The American Institute of Certified Public Accountants privacy management framework similarly discusses privacy risks with third-party cloud computing:
“Outsourcing the management and operational support for systems and data processing to others…such as in cloud computing…increases the complexity of an organization’s ability to address its information privacy requirements. Organizations are increasingly looking to move computing and data storage to other organizations and to outsource business processes and with it the activities related to information privacy. Organizations cannot delegate their responsibilities for protecting the privacy (of) information…related to its business processes.”[18]
Artificial Intelligence: Generative AI, Machine Learning, and Privacy
As organizations embrace machine learning and the related disciplines as means to enhance business operations, they are required to consume large quantities of data to train their algorithms. As a result, organizations have to assess whether the controls they have in place to collect and process these large data sources—frequently including personal data—are strong enough to withstand the pressures imposed by the desire for the revenue and performance improvements. Furthermore, organizations have to assess how their controls are applied to third parties, including their vendors that similarly leverage AI, and have relied on customer data and unknown sources of data for training their algorithmic models.
Large Language Models (LLM) and the Generative AI (GAI) applications not only require large data sets to train their models and create their algorithms, they can expose the user to risks such as inadvertently sharing their own data to the GAI application. And, this data may in turn become training data which can be exploited by bad actors through known vulnerabilties such as prompt injection attacks (which is looking for training data by inputting prompts for which the algorithm hasn’t been trained to reject) and other adversarial machine learning techniques.[19] Also, organizations' staff may use outputs generated by these algorithms without validating them. Moreover, LLM and GAI may have collected data unlawfully, or at least without transparency, again exposing the user and the organization to potential risk. Lastly, as GAI is increasingly embedded into everyday tools such as simple presentation and document creation, organizations risk their staff again inadvertently either sharing proprietary information or personal data with these tools or not validating the output generated from these tools and making decisions that could have a legal impact on others.

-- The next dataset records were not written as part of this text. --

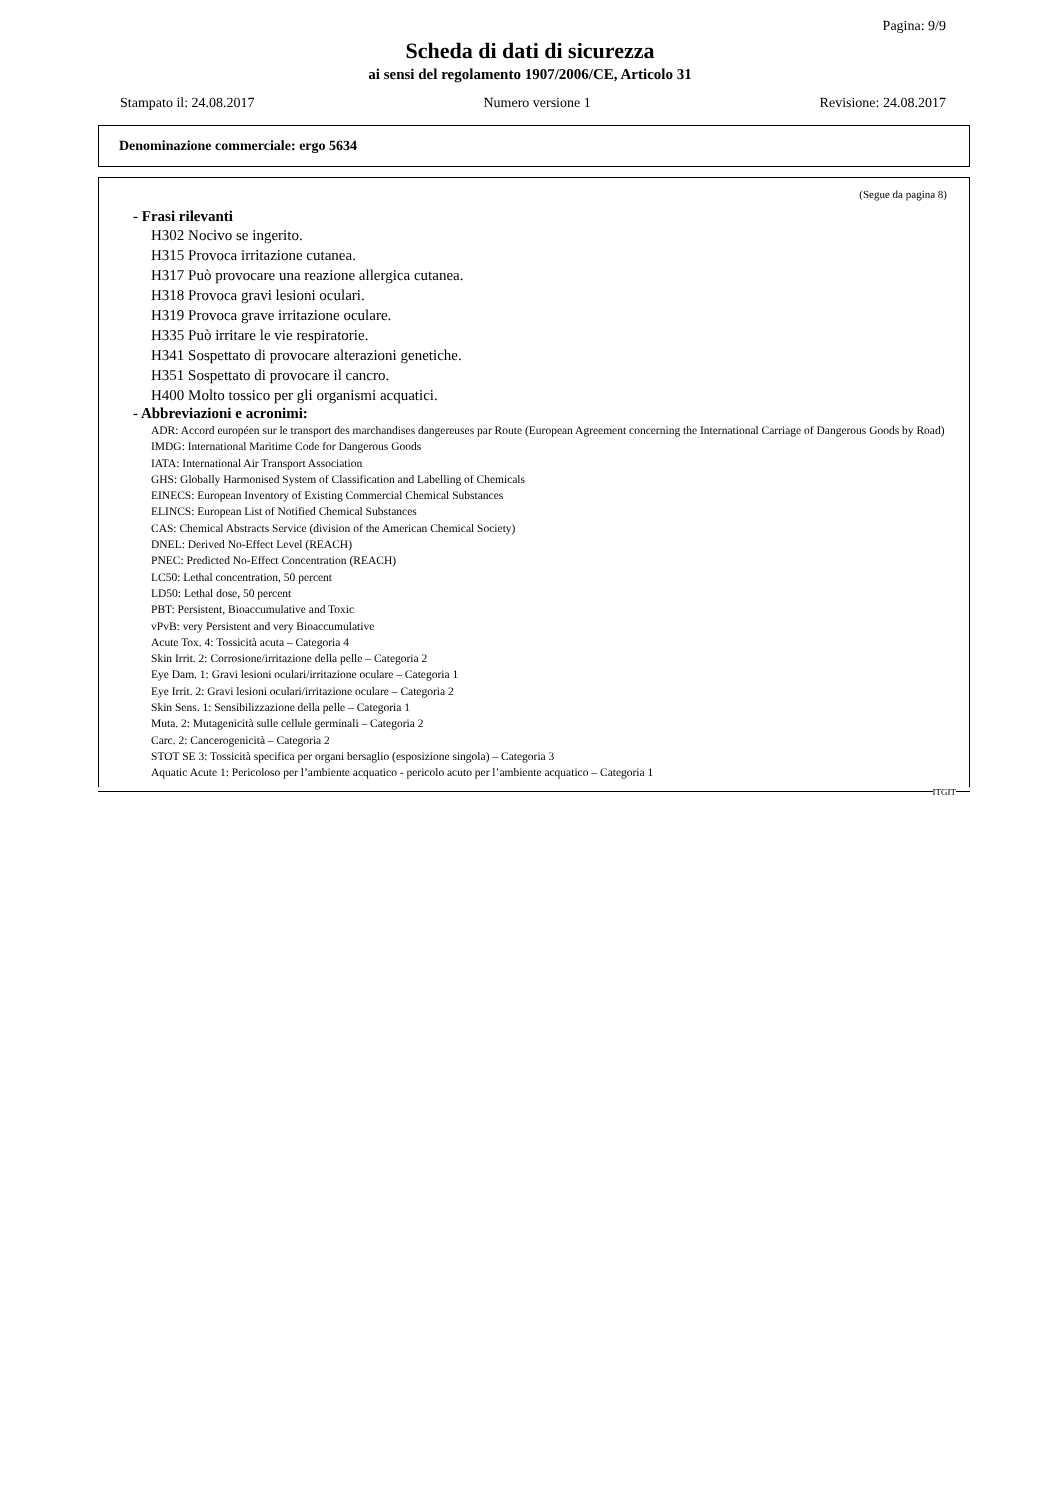Pagina: 9/9
Scheda di dati di sicurezza
ai sensi del regolamento 1907/2006/CE, Articolo 31
Stampato il: 24.08.2017 Numero versione 1 Revisione: 24.08.2017
Denominazione commerciale: ergo 5634
(Segue da pagina 8)
- Frasi rilevanti
H302 Nocivo se ingerito.
H315 Provoca irritazione cutanea.
H317 Può provocare una reazione allergica cutanea.
H318 Provoca gravi lesioni oculari.
H319 Provoca grave irritazione oculare.
H335 Può irritare le vie respiratorie.
H341 Sospettato di provocare alterazioni genetiche.
H351 Sospettato di provocare il cancro.
H400 Molto tossico per gli organismi acquatici.
- Abbreviazioni e acronimi:
ADR: Accord européen sur le transport des marchandises dangereuses par Route (European Agreement concerning the International Carriage of Dangerous Goods by Road)
IMDG: International Maritime Code for Dangerous Goods
IATA: International Air Transport Association
GHS: Globally Harmonised System of Classification and Labelling of Chemicals
EINECS: European Inventory of Existing Commercial Chemical Substances
ELINCS: European List of Notified Chemical Substances
CAS: Chemical Abstracts Service (division of the American Chemical Society)
DNEL: Derived No-Effect Level (REACH)
PNEC: Predicted No-Effect Concentration (REACH)
LC50: Lethal concentration, 50 percent
LD50: Lethal dose, 50 percent
PBT: Persistent, Bioaccumulative and Toxic
vPvB: very Persistent and very Bioaccumulative
Acute Tox. 4: Tossicità acuta – Categoria 4
Skin Irrit. 2: Corrosione/irritazione della pelle – Categoria 2
Eye Dam. 1: Gravi lesioni oculari/irritazione oculare – Categoria 1
Eye Irrit. 2: Gravi lesioni oculari/irritazione oculare – Categoria 2
Skin Sens. 1: Sensibilizzazione della pelle – Categoria 1
Muta. 2: Mutagenicità sulle cellule germinali – Categoria 2
Carc. 2: Cancerogenicità – Categoria 2
STOT SE 3: Tossicità specifica per organi bersaglio (esposizione singola) – Categoria 3
Aquatic Acute 1: Pericoloso per l’ambiente acquatico - pericolo acuto per l’ambiente acquatico – Categoria 1
ITGIT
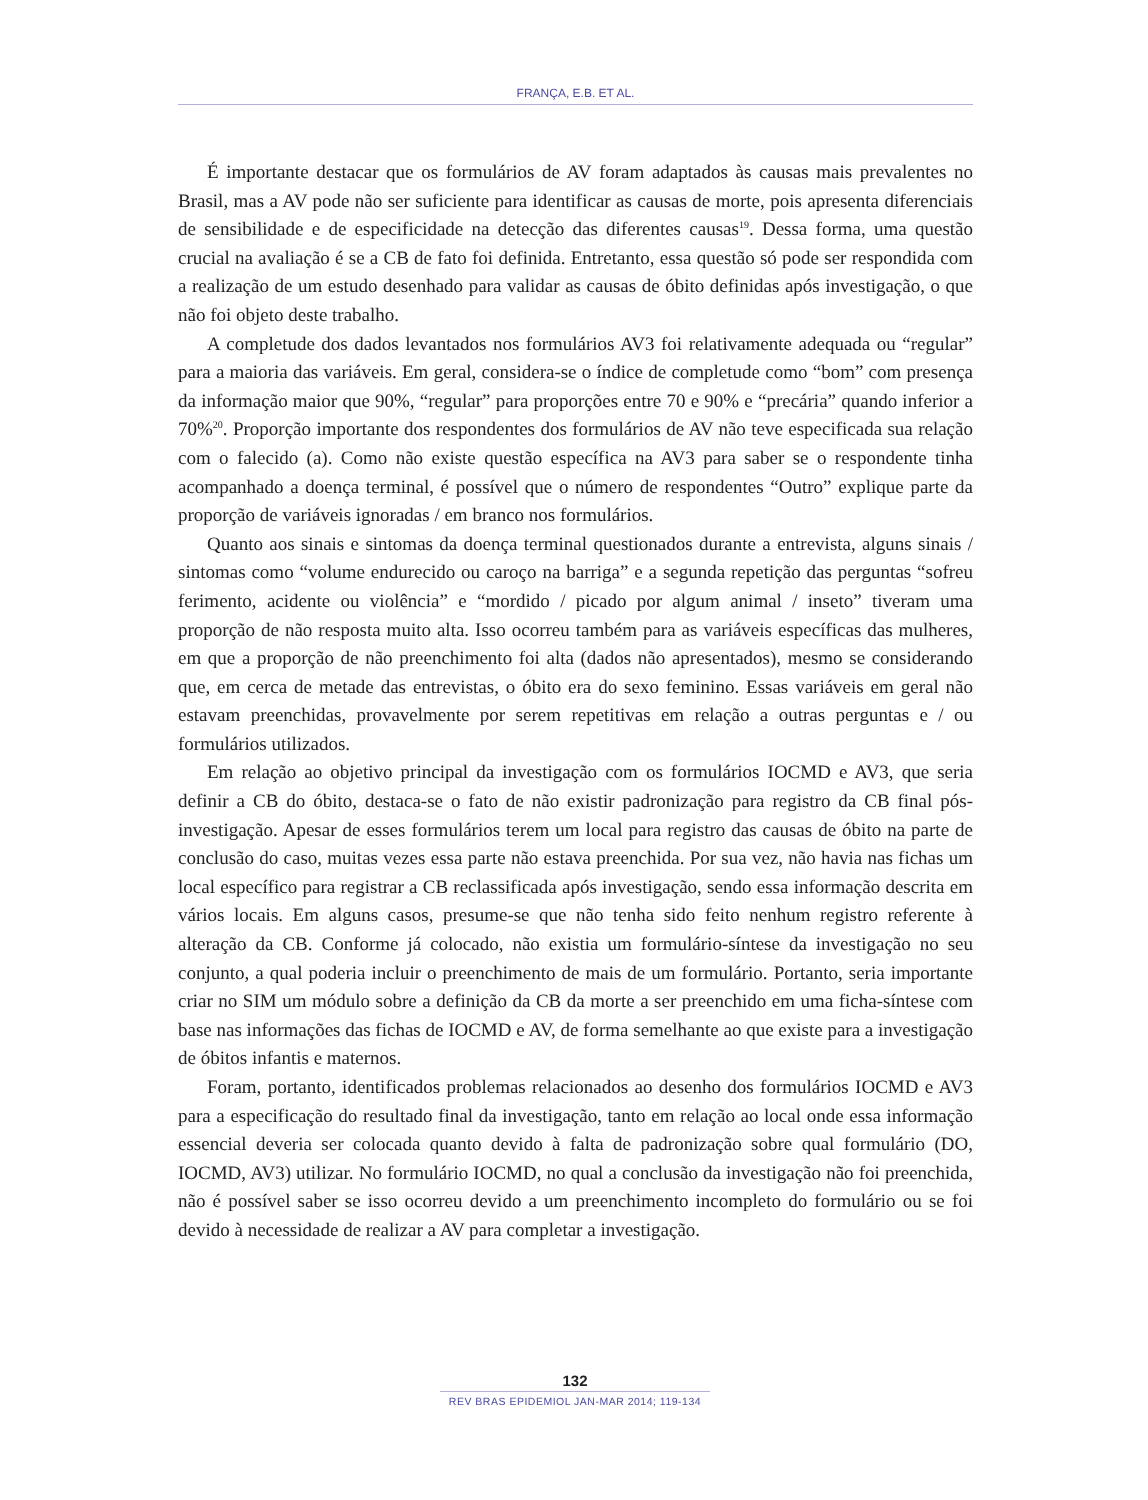FRANÇA, E.B. ET AL.
É importante destacar que os formulários de AV foram adaptados às causas mais prevalentes no Brasil, mas a AV pode não ser suficiente para identificar as causas de morte, pois apresenta diferenciais de sensibilidade e de especificidade na detecção das diferentes causas<sup>19</sup>. Dessa forma, uma questão crucial na avaliação é se a CB de fato foi definida. Entretanto, essa questão só pode ser respondida com a realização de um estudo desenhado para validar as causas de óbito definidas após investigação, o que não foi objeto deste trabalho.
A completude dos dados levantados nos formulários AV3 foi relativamente adequada ou “regular” para a maioria das variáveis. Em geral, considera-se o índice de completude como “bom” com presença da informação maior que 90%, “regular” para proporções entre 70 e 90% e “precária” quando inferior a 70%<sup>20</sup>. Proporção importante dos respondentes dos formulários de AV não teve especificada sua relação com o falecido (a). Como não existe questão específica na AV3 para saber se o respondente tinha acompanhado a doença terminal, é possível que o número de respondentes “Outro” explique parte da proporção de variáveis ignoradas / em branco nos formulários.
Quanto aos sinais e sintomas da doença terminal questionados durante a entrevista, alguns sinais / sintomas como “volume endurecido ou caroço na barriga” e a segunda repetição das perguntas “sofreu ferimento, acidente ou violência” e “mordido / picado por algum animal / inseto” tiveram uma proporção de não resposta muito alta. Isso ocorreu também para as variáveis específicas das mulheres, em que a proporção de não preenchimento foi alta (dados não apresentados), mesmo se considerando que, em cerca de metade das entrevistas, o óbito era do sexo feminino. Essas variáveis em geral não estavam preenchidas, provavelmente por serem repetitivas em relação a outras perguntas e / ou formulários utilizados.
Em relação ao objetivo principal da investigação com os formulários IOCMD e AV3, que seria definir a CB do óbito, destaca-se o fato de não existir padronização para registro da CB final pós-investigação. Apesar de esses formulários terem um local para registro das causas de óbito na parte de conclusão do caso, muitas vezes essa parte não estava preenchida. Por sua vez, não havia nas fichas um local específico para registrar a CB reclassificada após investigação, sendo essa informação descrita em vários locais. Em alguns casos, presume-se que não tenha sido feito nenhum registro referente à alteração da CB. Conforme já colocado, não existia um formulário-síntese da investigação no seu conjunto, a qual poderia incluir o preenchimento de mais de um formulário. Portanto, seria importante criar no SIM um módulo sobre a definição da CB da morte a ser preenchido em uma ficha-síntese com base nas informações das fichas de IOCMD e AV, de forma semelhante ao que existe para a investigação de óbitos infantis e maternos.
Foram, portanto, identificados problemas relacionados ao desenho dos formulários IOCMD e AV3 para a especificação do resultado final da investigação, tanto em relação ao local onde essa informação essencial deveria ser colocada quanto devido à falta de padronização sobre qual formulário (DO, IOCMD, AV3) utilizar. No formulário IOCMD, no qual a conclusão da investigação não foi preenchida, não é possível saber se isso ocorreu devido a um preenchimento incompleto do formulário ou se foi devido à necessidade de realizar a AV para completar a investigação.
132
REV BRAS EPIDEMIOL JAN-MAR 2014; 119-134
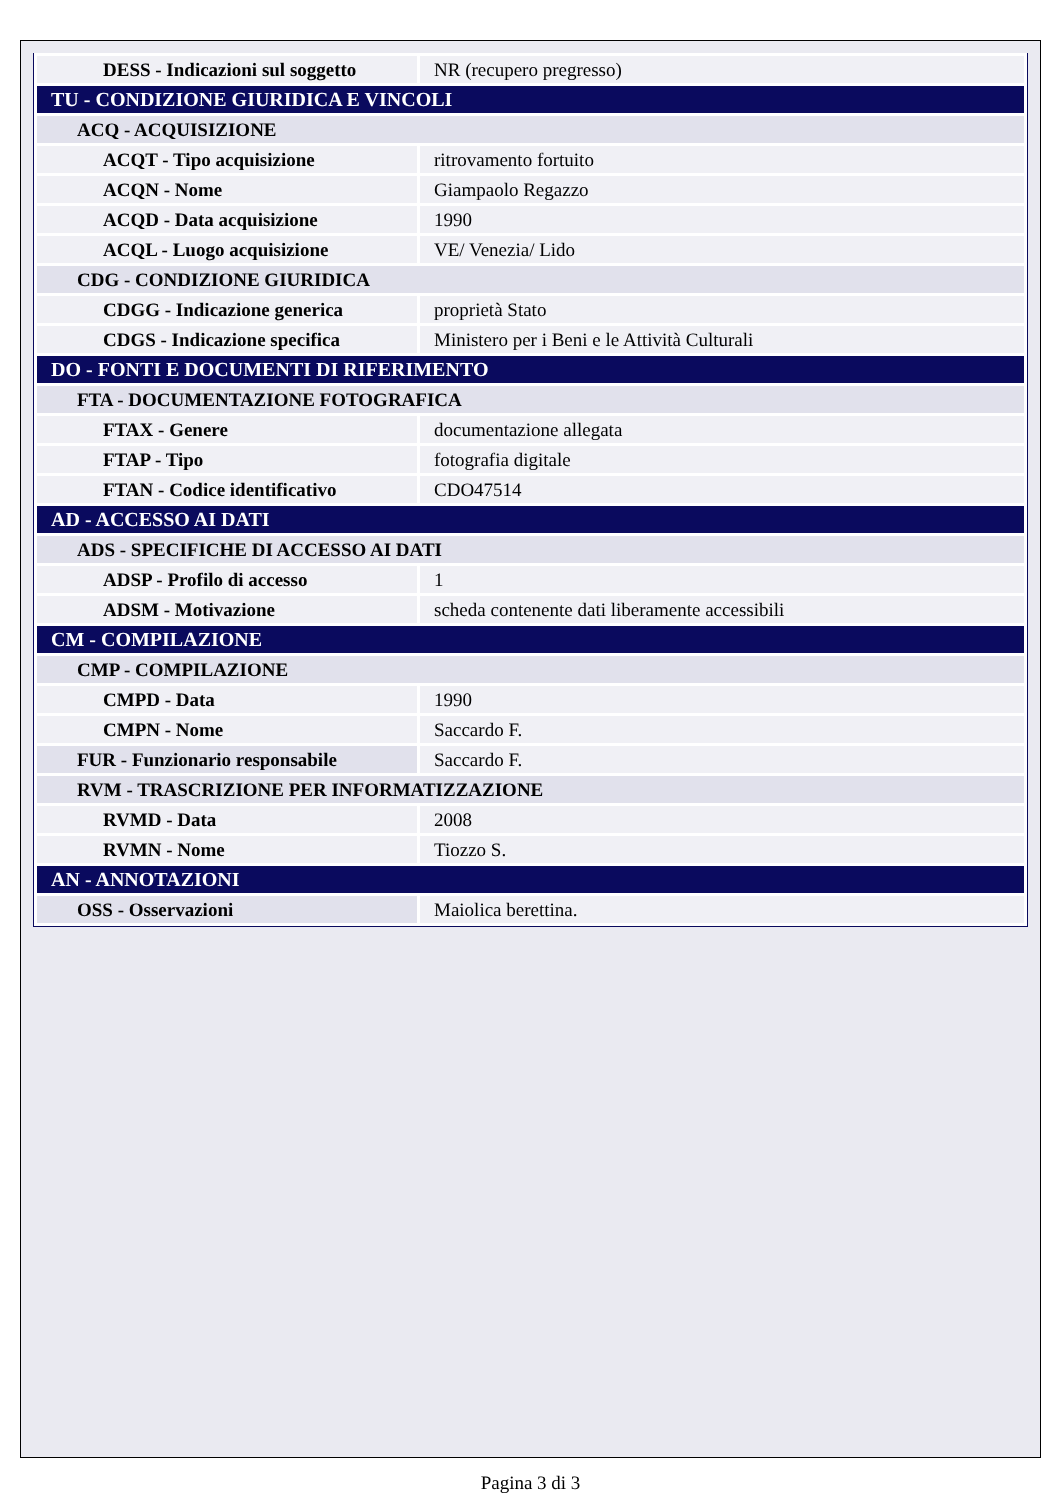| DESS - Indicazioni sul soggetto | NR (recupero pregresso) |
| TU - CONDIZIONE GIURIDICA E VINCOLI | |
| ACQ - ACQUISIZIONE | |
| ACQT - Tipo acquisizione | ritrovamento fortuito |
| ACQN - Nome | Giampaolo Regazzo |
| ACQD - Data acquisizione | 1990 |
| ACQL - Luogo acquisizione | VE/ Venezia/ Lido |
| CDG - CONDIZIONE GIURIDICA | |
| CDGG - Indicazione generica | proprietà Stato |
| CDGS - Indicazione specifica | Ministero per i Beni e le Attività Culturali |
| DO - FONTI E DOCUMENTI DI RIFERIMENTO | |
| FTA - DOCUMENTAZIONE FOTOGRAFICA | |
| FTAX - Genere | documentazione allegata |
| FTAP - Tipo | fotografia digitale |
| FTAN - Codice identificativo | CDO47514 |
| AD - ACCESSO AI DATI | |
| ADS - SPECIFICHE DI ACCESSO AI DATI | |
| ADSP - Profilo di accesso | 1 |
| ADSM - Motivazione | scheda contenente dati liberamente accessibili |
| CM - COMPILAZIONE | |
| CMP - COMPILAZIONE | |
| CMPD - Data | 1990 |
| CMPN - Nome | Saccardo F. |
| FUR - Funzionario responsabile | Saccardo F. |
| RVM - TRASCRIZIONE PER INFORMATIZZAZIONE | |
| RVMD - Data | 2008 |
| RVMN - Nome | Tiozzo S. |
| AN - ANNOTAZIONI | |
| OSS - Osservazioni | Maiolica berettina. |
Pagina 3 di 3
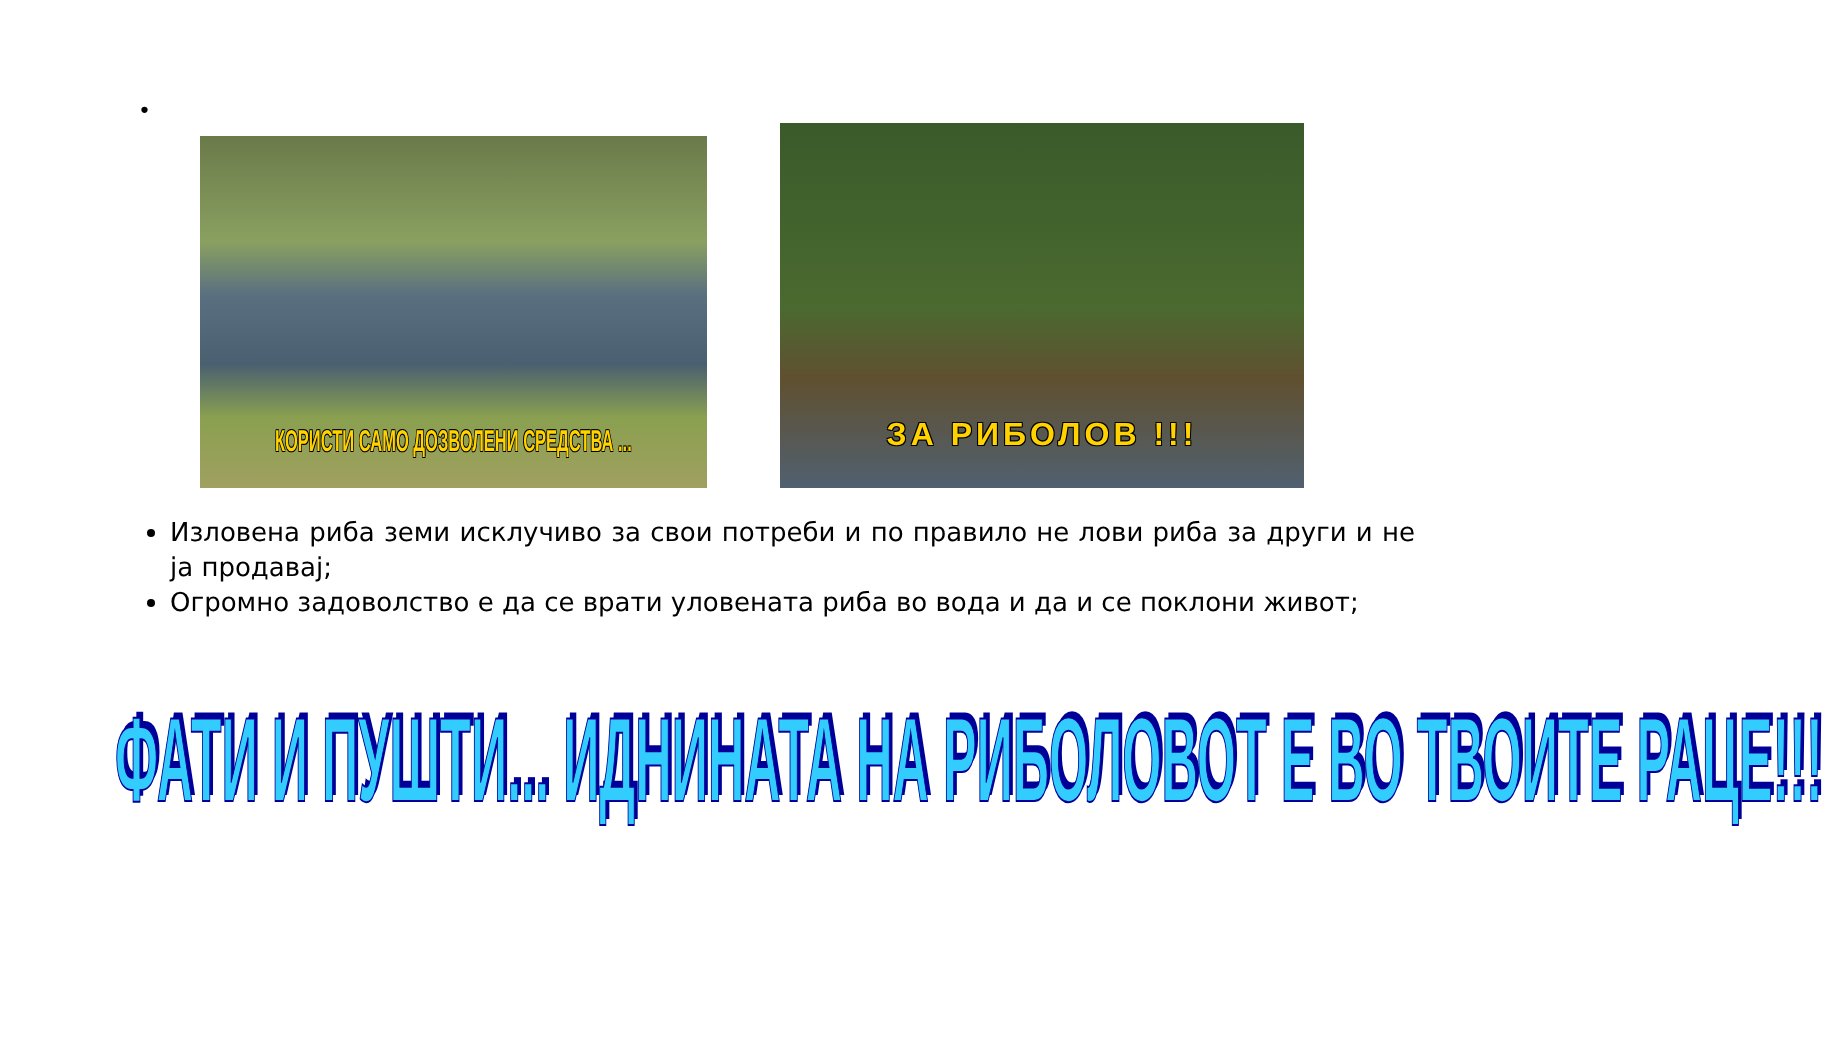•
КОРИСТИ САМО ДОЗВОЛЕНИ СРЕДСТВА ...
ЗА РИБОЛОВ !!!
Изловена риба земи исклучиво за свои потреби и по правило не лови риба за други и не ја продавај;
Огромно задоволство е да се врати уловената риба во вода и да и се поклони живот;
ФАТИ И ПУШТИ... ИДНИНАТА НА РИБОЛОВОТ Е ВО ТВОИТЕ РАЦЕ!!!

Privacy-enhancing Technologies
Privacy-enhancing technologies (PETs) are examples of reducing privacy risk, which can include bringing the processing engine to the data (and removing the risk of centralization), bypassing the inherent limitations of anonymization by adding additional data to reduce re-identification risk, or allowing processing while the data is protected by encryption. In 2021, the United States House of Representatives introduced Bill S.224, Promoting Digital Privacy Technologies Act, which specifically encouraged development of PETs.[20] The European Union Agency for Cybersecurity, which works closely with the European Data Protection Board, continued the dialogue on PETs in January 2021, exploring their use across multiple industries, including financial and healthcare.[21] While these PETs are emerging, compliance officers should continue to watch how they can be consumed across their enterprise.[22]